━━━━━ EXTRACTED RECORDS
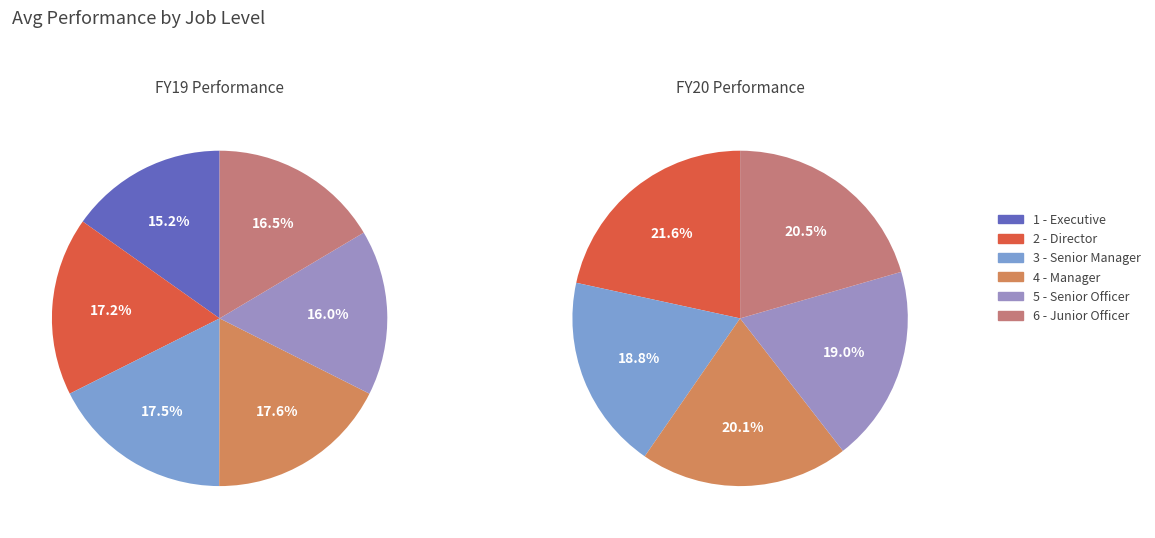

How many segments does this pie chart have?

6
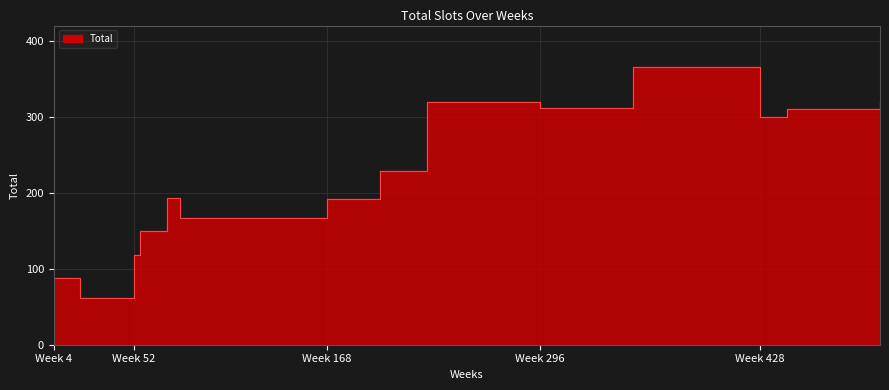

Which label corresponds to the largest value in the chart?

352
━━━━━━━━━━
━━━━━ EXTRACTED RECORDS
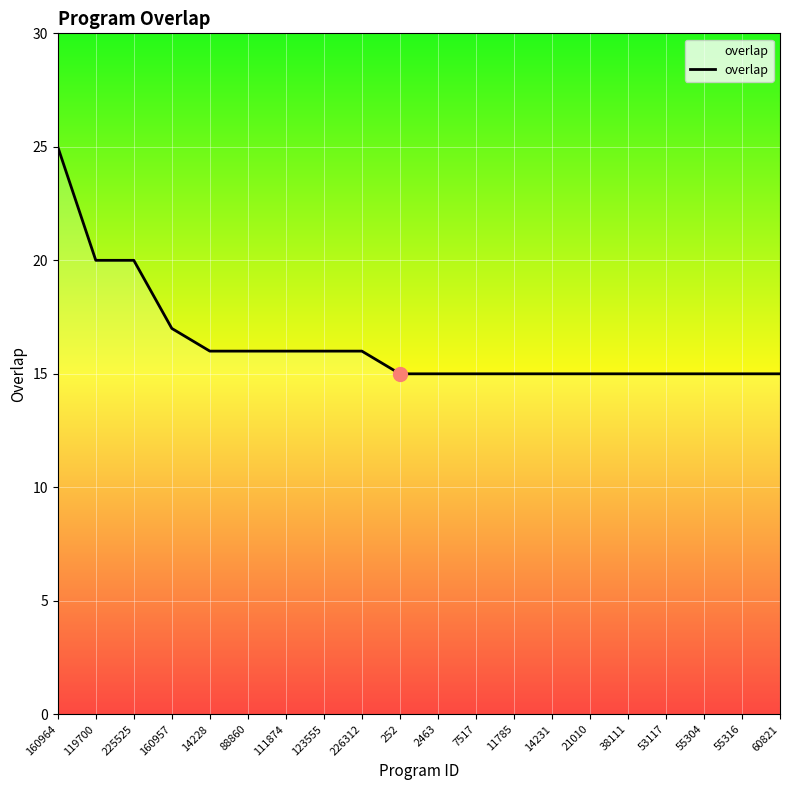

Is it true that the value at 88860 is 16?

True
━━━━━━━━━━
WHAT NEEDS TO BE DONE — Please give the entries again starting at the line with "How many segments does this pie chart have?" and ending at the line with "Which label corresponds", replacing "chart" with "graph" and leaving everything else unchanged. Omit the pictures from your answer.

TASK ANSWER —
How many segments does this pie graph have?

6

Which label corresponds to the largest value in the graph?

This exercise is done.